Norwegian Petroleum Directorate (NPD) said that its estimates indicate that more than half of the oil and gas that has not yet been discovered is located in the Barents Sea.
The rest is distributed between the Norwegian Sea and the North Sea. The opportunities are greatest in the Barents Sea, where vast areas have not yet been explored.
The numbers tell us that the opportunities on the Norwegian Shelf are still significant, and this provides a basis for oil and gas production for many decades to come.
Two fields are currently producing in the Barents Sea, Snøhvit and Goliat. Goliat was proven in 2000, and production started 16 years later. The oil from Goliat is transported from the field by boat.

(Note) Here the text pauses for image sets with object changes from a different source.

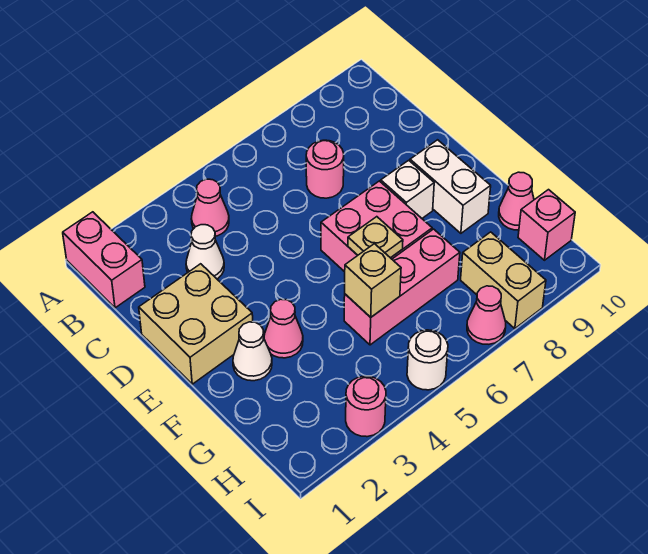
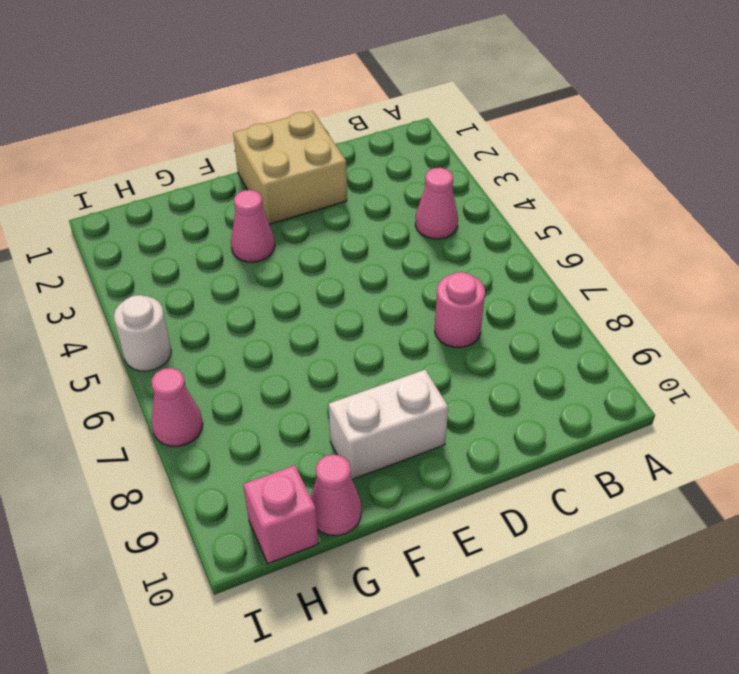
none -> pink 1x2 brick [63,212,145,308]
none -> white 1x1 cone [186,225,224,279]
none -> pink 2x2 brick [321,181,432,272]

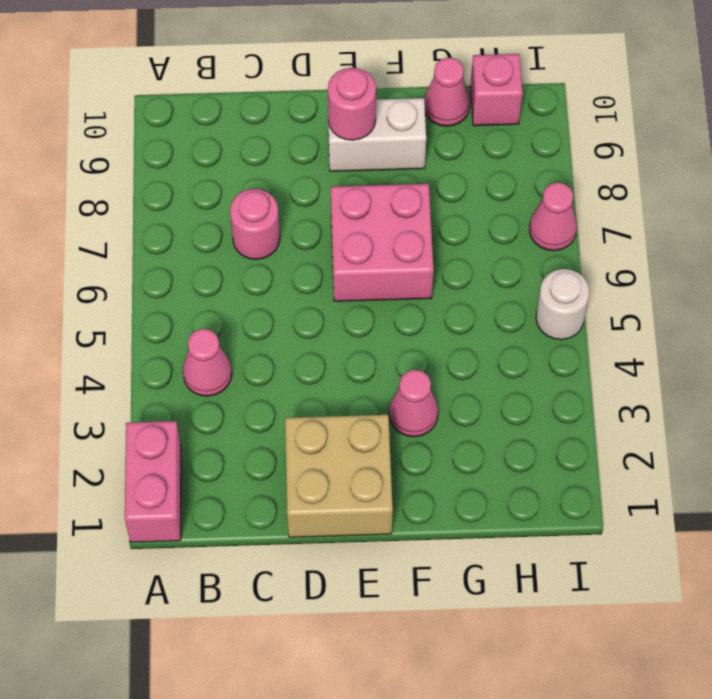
pink 1x2 brick [125,421,181,542] -> pink 1x2 brick turned to [63,212,145,308]
pink 1x1 round brick [328,68,376,140] -> pink 1x1 round brick moved to [346,376,386,437]
none -> white 1x1 cone [186,225,224,279]
none -> white 1x1 brick [381,160,434,218]
none -> white 1x1 cone [233,322,272,381]

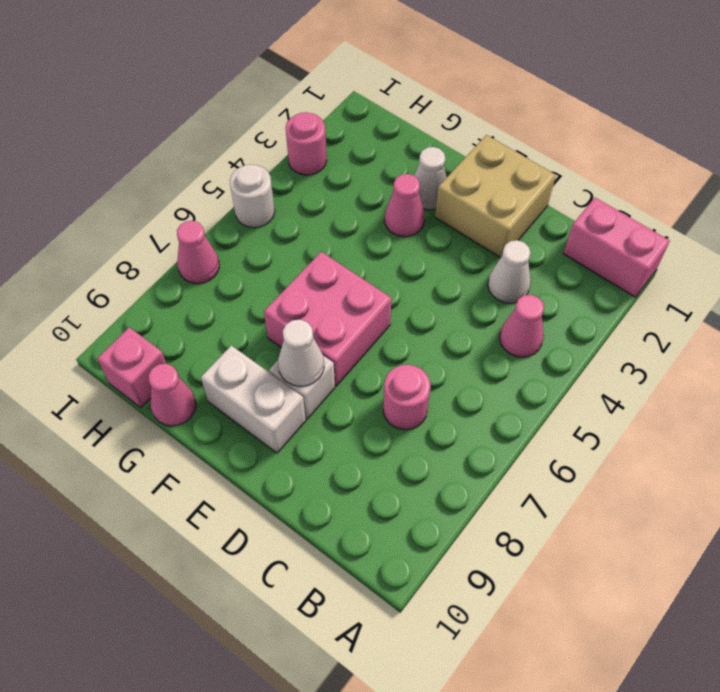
white 1x1 cone [278,320,324,386] -> none
none -> pink 1x3 brick [344,229,460,345]
none -> tan 1x2 brick [461,232,546,329]
none -> tan 1x1 plate [348,217,403,258]

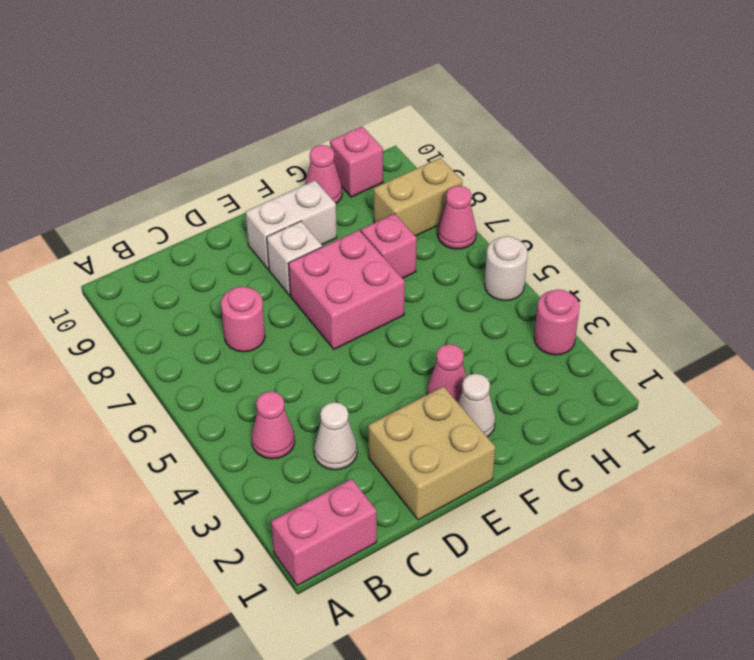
pink 1x1 brick [361,214,417,278] -> pink 1x3 brick [344,229,460,345]
none -> tan 1x1 plate [348,217,403,258]
none -> tan 1x1 brick [345,244,401,317]

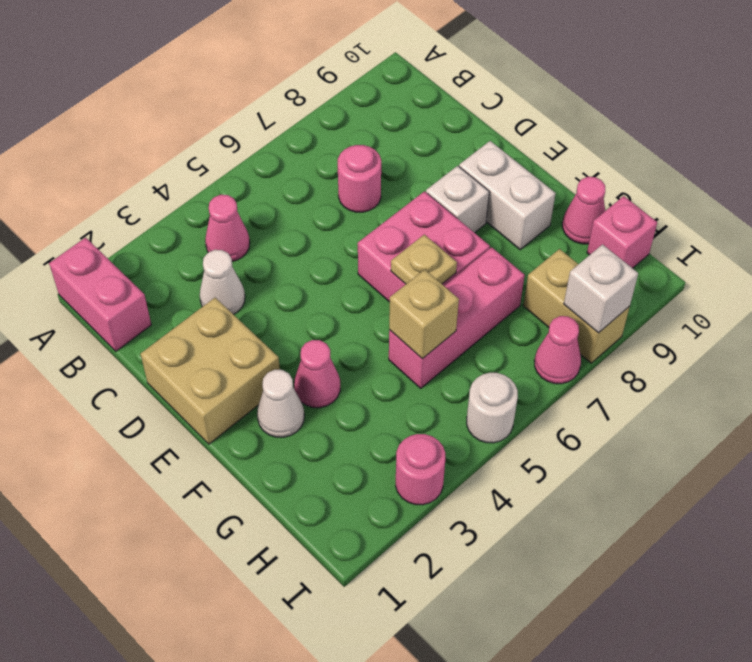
white 1x1 brick [564,244,638,333] -> none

At that time, the Snøhvit gas field (proven in 1981) was already in operation. The gas from Snøhvit is routed by pipeline to Melkøya outside Hammerfest, where it is cooled into liquid form (LNG, liquefied natural gas).
NPD report places the petroleum activity in the High North into a historical, international and technological framework.
”We hope that the report can contribute in a knowledge-based approach to the debate,” said director general Bente Nyland when she presented the report at the Barents Sea Conference 2019.
Equinor and partners Petoro, Total, Neptune and DEA are already planning for the future. The first thing that will happen is that the Askeladd deposit in the Snøhvit licence will commence production.